Laundry Room Thoughts

I am sitting in a rickety chair inside a laundry room. My clothes are drying. Rain is falling hard outside and sent the hummingbirds and quail into hiding. I haven’t written anything from a laundry room in decades. It feels like a strangely decent place to write. Earlier, I wrote a letter in longhand while the clothes were washing. Presently, I am typing this on my AlphaSmart word processor. I am allowing my thoughts to meander with the sounds of the dryer turning and tumbling and the change and buttons making their cracking sounds against the metal.

It is chore day: vacuuming, laundry, cleaning, clearing, building some new shelves, re-positioning items here and there, unloading beaverwood from the car, etc. The Bonnie and Clyde book has moved into the production phase and that is a tremendous relief but also stirs up feelings of great loss because that project has consumed me for over two years. At the last minute I cut 10,000 words from the manuscript, a fifth of the total! It was actually pretty easy and the right decision. That section will become another book I’m thinking of calling A Discourse on Dogs.

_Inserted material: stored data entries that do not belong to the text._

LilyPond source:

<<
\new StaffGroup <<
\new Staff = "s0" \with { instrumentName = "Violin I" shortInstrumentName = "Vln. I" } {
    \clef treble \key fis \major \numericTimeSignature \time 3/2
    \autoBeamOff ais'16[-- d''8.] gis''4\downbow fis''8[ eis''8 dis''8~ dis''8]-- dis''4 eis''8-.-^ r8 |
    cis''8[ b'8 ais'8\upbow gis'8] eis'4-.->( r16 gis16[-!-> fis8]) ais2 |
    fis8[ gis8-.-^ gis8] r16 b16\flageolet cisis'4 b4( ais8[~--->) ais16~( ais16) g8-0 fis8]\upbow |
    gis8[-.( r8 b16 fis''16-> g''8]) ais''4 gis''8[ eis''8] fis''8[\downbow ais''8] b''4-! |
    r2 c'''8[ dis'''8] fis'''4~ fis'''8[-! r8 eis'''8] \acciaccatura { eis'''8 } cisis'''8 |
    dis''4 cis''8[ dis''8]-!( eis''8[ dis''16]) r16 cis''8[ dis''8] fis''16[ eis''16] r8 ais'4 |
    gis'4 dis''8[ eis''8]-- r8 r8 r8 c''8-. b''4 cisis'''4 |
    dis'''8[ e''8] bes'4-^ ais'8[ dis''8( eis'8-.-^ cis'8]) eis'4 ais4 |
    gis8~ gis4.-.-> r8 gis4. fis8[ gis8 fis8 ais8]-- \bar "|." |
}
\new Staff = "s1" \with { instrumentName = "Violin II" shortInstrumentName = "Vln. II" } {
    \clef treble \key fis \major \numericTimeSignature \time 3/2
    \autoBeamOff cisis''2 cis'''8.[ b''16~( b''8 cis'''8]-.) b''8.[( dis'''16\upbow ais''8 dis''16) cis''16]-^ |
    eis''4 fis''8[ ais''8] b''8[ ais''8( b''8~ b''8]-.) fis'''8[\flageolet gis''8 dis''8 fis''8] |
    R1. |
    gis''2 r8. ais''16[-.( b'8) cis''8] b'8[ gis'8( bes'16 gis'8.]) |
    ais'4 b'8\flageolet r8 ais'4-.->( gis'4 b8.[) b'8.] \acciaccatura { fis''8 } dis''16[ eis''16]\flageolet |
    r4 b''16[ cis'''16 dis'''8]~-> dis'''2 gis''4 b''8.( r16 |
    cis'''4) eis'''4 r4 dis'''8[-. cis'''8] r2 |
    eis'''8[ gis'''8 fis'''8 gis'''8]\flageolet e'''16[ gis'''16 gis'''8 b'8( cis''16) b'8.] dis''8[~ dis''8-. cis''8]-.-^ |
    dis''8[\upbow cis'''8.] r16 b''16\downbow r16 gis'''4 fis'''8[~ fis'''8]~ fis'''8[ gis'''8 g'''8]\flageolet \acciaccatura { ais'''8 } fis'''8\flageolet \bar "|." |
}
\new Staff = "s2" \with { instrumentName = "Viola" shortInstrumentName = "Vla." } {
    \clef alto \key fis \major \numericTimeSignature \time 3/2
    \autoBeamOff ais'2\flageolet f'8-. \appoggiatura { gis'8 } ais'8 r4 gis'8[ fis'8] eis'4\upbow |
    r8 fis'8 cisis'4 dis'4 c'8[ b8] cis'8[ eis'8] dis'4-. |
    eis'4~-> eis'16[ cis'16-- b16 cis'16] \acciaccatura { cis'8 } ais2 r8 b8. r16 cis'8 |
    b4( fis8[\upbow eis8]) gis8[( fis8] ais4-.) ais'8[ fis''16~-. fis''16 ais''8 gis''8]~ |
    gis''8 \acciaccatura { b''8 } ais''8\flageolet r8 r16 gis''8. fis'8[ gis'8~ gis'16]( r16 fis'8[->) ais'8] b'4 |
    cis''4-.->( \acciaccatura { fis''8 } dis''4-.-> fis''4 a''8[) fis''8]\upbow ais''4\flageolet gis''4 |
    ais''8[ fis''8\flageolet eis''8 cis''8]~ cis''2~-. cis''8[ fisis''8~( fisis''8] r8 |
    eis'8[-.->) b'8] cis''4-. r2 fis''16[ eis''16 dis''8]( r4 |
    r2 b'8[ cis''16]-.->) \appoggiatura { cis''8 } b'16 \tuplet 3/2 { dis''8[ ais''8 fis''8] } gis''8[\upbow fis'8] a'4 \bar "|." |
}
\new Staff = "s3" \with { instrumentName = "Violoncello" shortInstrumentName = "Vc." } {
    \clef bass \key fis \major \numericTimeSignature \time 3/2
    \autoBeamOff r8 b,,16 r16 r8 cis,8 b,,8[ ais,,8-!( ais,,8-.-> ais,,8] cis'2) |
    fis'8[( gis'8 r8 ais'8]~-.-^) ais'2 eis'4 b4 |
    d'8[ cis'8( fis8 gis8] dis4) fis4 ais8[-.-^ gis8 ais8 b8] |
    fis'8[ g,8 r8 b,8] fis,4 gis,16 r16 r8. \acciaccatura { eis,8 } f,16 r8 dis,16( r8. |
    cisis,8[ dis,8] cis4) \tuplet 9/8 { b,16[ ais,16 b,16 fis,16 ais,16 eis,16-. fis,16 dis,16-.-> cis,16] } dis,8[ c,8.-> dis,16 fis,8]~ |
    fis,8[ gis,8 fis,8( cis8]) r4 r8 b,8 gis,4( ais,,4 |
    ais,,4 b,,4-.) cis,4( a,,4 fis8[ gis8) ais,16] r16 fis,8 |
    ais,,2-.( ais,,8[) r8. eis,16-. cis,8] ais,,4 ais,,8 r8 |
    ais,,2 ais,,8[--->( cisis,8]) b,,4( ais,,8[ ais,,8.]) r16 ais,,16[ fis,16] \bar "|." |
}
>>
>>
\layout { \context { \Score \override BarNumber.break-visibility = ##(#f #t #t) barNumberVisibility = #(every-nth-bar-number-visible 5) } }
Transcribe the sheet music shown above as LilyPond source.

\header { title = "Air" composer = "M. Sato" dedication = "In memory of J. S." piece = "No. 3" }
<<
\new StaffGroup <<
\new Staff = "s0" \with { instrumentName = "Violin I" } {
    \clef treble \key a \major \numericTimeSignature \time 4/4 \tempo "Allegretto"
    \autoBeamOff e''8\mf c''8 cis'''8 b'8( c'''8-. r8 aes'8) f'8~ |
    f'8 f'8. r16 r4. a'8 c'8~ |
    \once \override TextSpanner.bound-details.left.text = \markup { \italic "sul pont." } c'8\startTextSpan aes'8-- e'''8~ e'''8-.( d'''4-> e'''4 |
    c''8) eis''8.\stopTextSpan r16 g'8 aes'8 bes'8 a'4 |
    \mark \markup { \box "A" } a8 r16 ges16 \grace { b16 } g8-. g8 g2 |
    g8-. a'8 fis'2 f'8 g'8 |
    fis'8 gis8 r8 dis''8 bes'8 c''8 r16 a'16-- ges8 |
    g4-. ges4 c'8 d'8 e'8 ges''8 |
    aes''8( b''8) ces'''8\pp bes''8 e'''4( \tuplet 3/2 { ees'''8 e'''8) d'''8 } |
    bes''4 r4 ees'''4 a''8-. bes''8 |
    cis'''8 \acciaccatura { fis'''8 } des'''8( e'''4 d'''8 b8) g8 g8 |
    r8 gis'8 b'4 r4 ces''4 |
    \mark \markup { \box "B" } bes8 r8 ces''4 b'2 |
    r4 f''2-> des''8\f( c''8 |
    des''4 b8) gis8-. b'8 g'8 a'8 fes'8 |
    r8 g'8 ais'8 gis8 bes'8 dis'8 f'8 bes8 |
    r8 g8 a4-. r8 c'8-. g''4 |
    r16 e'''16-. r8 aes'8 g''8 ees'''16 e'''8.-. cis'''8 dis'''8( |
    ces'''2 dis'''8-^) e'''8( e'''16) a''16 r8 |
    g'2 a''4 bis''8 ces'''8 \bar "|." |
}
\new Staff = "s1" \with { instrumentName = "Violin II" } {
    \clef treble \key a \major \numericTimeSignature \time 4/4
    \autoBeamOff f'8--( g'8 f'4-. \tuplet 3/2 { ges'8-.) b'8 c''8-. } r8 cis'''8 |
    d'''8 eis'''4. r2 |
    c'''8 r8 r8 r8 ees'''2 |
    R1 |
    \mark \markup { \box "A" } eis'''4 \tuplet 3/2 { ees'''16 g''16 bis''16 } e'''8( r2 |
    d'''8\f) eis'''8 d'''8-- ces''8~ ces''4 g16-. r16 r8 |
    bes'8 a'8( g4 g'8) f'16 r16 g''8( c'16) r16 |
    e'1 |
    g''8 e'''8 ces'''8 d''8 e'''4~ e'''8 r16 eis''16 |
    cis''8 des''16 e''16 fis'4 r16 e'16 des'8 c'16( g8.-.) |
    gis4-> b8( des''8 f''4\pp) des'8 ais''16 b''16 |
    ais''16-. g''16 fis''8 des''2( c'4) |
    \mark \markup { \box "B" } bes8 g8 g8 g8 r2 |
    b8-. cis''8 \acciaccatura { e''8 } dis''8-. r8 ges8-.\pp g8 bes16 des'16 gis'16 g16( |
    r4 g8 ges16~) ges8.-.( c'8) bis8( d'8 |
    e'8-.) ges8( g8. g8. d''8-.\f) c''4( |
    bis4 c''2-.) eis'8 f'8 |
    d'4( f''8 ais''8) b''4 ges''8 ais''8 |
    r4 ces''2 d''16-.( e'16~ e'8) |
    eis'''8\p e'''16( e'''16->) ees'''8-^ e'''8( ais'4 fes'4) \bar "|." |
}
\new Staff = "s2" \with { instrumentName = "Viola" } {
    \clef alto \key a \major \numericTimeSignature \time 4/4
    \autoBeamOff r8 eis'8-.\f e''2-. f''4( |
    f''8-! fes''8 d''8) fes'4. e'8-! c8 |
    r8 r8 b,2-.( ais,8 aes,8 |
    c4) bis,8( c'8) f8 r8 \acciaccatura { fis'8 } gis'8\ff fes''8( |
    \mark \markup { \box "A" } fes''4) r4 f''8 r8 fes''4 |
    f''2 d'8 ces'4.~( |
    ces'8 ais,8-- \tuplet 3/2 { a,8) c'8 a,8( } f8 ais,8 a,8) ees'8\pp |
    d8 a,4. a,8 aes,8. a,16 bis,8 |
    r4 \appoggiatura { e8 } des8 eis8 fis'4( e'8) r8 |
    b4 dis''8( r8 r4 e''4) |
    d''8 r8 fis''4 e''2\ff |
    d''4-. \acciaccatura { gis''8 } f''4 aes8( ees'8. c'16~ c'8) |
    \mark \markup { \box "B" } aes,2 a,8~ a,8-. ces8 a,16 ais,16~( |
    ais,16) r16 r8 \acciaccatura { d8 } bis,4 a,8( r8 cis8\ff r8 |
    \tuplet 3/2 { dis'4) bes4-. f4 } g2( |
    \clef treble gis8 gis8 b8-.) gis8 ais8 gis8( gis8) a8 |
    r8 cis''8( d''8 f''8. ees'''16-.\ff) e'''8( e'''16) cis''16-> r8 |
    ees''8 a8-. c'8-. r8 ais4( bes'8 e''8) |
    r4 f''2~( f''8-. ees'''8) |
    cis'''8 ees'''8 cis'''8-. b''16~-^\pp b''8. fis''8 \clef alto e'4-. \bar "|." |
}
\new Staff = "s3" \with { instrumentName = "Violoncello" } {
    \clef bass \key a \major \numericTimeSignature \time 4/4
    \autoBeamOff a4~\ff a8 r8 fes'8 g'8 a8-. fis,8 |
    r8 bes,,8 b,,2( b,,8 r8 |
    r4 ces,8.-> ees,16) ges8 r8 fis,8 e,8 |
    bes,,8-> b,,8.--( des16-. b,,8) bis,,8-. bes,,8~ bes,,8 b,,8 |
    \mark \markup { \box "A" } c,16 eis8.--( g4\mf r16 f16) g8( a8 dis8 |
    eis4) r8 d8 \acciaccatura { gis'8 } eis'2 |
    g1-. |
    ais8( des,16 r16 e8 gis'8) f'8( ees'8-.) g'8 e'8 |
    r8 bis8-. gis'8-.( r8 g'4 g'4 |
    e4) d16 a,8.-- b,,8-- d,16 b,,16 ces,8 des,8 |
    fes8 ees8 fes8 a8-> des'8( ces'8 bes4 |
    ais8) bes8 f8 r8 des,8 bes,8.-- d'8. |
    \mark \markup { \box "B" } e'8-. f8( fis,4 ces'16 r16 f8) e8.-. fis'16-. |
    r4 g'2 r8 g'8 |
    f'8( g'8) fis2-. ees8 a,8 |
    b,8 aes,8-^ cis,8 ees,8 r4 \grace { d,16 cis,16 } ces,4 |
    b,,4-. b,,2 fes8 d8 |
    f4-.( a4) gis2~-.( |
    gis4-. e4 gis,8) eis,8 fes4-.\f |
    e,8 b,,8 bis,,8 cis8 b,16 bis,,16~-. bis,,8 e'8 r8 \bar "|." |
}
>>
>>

My installation of 14 driftwood forts on one beach is no more. A freak windstorm toppled half of them and battered the others. Oh well, that is the nature of driftwood forts. I’ll build new ones on the sites of the dead one. I’ll use the remains of the dead forts and new materials delivered down from the watersheds. What a glorious driftwood year it has been.

The other day, I helped carry an elderly man out the door of an OTA joint. I was assisted by a young woman who had brought him into the bar. She told me he was a roommate. He was either drunk or insane but certainly enfeebled and barely able to walk. They were on foot and I thought I was going to have to walk a half mile to get him safely home. But once we got outside the joint, she saw a roommate walking across the street and hailed him over for assistance. Odd indeed.

I may have a friend visit me. I have another friend in town visiting me. I’m showing him certain Oregon Coast marvels, one of which is beaverwood. He’s delighted with the choice cut I gifted him. It will be traveling across the country in his luggage soon. Beaverwood stashed in luggage!!!!

With Bonnie and Clyde and the OTA books finished, my mind turns toward writing fiction. I am ready to unleash all my creative energy into that pursuit, a novel, more tales, perhaps even a podcast that serializes some of the projects. A possible new collaborator is also emerging. Whether this writing will be published conventionally or unconventionally, I have no idea. The point is to release my writing in that direction and see where it leads. I am on a new literary path, one that I never foresaw for myself after the personal cataclysm. Bonnie and Clyde helped me discover it.